PARIS - French oil workers expanded a strike Friday over government plans to raise the retirement age, while European discontent over belt-tightening measures flared up in Portugal, Italy and Greece.

All of France's oil refineries were on strike, and the government deployed police to force the reopening of several fuel depots around the country that had been blocked, raising concerns of possible gas shortages.

As French students clashed with police and labour leaders planned more nationwide demonstrations on Saturday and Tuesday, discontent over government austerity plans seemed to spread across the continent.

Countries throughout Europe are attempting to cut spending and raise revenue to bring down deficits and debts that hit record levels after the 2008 financial crisis resulted in the worst recession in 70 years. Labor leaders, students and civil servants are fighting back.

Thousands of students and teachers staged demonstrations in a dozen cities across Italy to protest planned cuts in higher education, while Portugal's minority government faced a battle in parliament over its plan for abrupt tax hikes and deep spending cuts.

Meanwhile, a labour dispute that kept out thousands of visitors for three days from debt-ridden Greece's most famous monument, the Acropolis, was ended only after hundreds of Culture Ministry employees were forcibly dispersed by riot police using tear gas.

In France, workers at all 12 fuel-producing refineries were on strike after two plants owned by Exxon Mobil and Petroplus voted to join the protest Friday, said Charles Foulard, a union co-ordinator at oil company Total SA.

France's transport minister authorized oil companies to use some of their reserves after trucking companies complained of difficulties fueling their vehicles. Dominique Bussereau told French radio station RTL that the country's stocks of fuel meant there was no reason for drivers to fear a gas shortage.

Nonetheless, police moved in to reopen fuel depots near Marseille and Clermont-Ferrand that had been blocked. Access to an oil port near Bordeaux that had been blocked since Thursday was reopened after talks between strikers and a local official.

Truck drivers joined in the protests. "We will block everywhere we can block," Patrick Van Craeynest of the CGT truck drivers' union said on France-Info radio."

French students, whose protests and sporadic clashes with police have caught the government's attention, were on the streets Friday, but fewer in number compared to previous demonstrations.

About 1,000 high school students demonstrated in downtown Lyon. Students overturned garbage bins, smashed bus stops, set fires to stacks of free newspapers.

More than 150 young people were detained Friday at demonstrations around the country, according to the Interior Ministry.

The interior minister urged police to use restraint in containing student protests, after a 16-year-old was hospitalized Thursday with serious face wounds from a rubber bullet fired by police in a Paris suburb of Montreuil.

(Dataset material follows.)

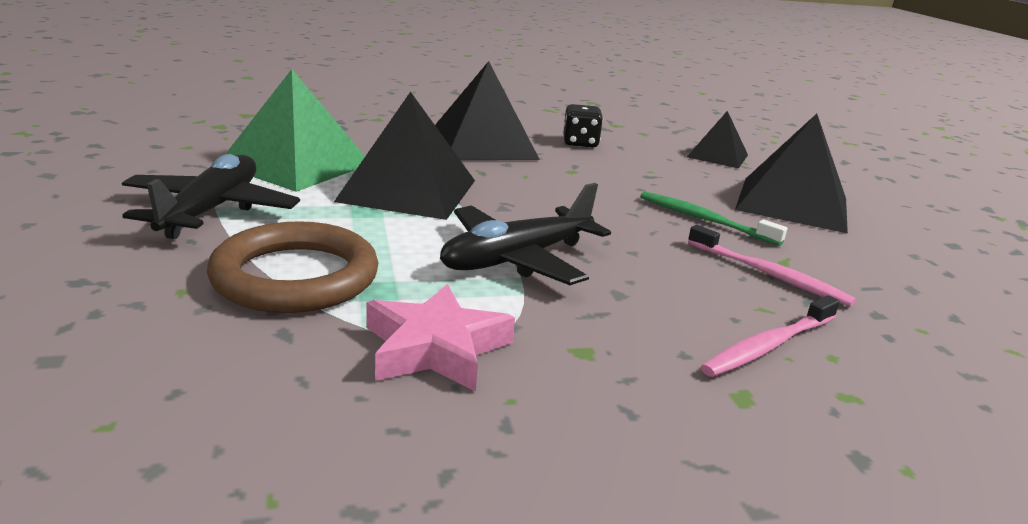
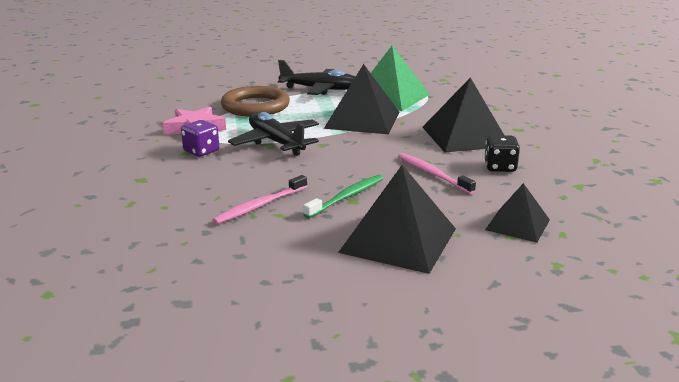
camera: 95 degrees right, 0 degrees up
pink toothbrush [701,295,840,377] -> pink toothbrush moved to [398,153,476,194]
none -> purple dice [181,120,219,157]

The students and labour unions see President Nicolas Sarkozy's pension reform -- raising the retirement age from 60 to 62 -- as an attack on their well-deserved social protections. The government says it is the only way to save the money-draining pension system and insists that people have to work longer because they are living longer. The Senate is to vote on the measure Wednesday.

The Education Ministry said 306 high schools were affected to various degrees by strikes, down from 342 on Thursday. There are around 4,300 high schools in France.

Several hundred students blocked the entrance to Lycee Voltaire high school near Paris' famed Pere Lachaise cemetery, as they had done every day since Tuesday.

"We want to tell Sarkozy that he is really in trouble, the youth are ready to mobilize with the rest of the 70 per cent of the French society that is against this reform," said Benjamin Vernay, 17, a student leader at the school.

While the protesting students won't reach retirement age for decades, the government is keeping a close eye on their rallies because student protests have brought down major government reforms in the past.

France's transportation system was running more smoothly Friday, after severe disruptions hit air, rail and road traffic earlier in the week.

Airports were functioning normally, as was Paris' public transport system, with the exception of the RER B suburban train line that connects the capital to its two main airports. The line was operating at 50 per cent of normal levels, the RATP public transport authority said.

The SNCF national railway operator said traffic on Eurostar trains between Paris and London was normal. Around two-thirds of the TGV high-speed trains departing from and arriving in Paris were running, the SNCF said.

However, the train authority recommended that travellers heading to southern France postpone their trips because of "local difficulties," with regional train service running at around 50 per cent.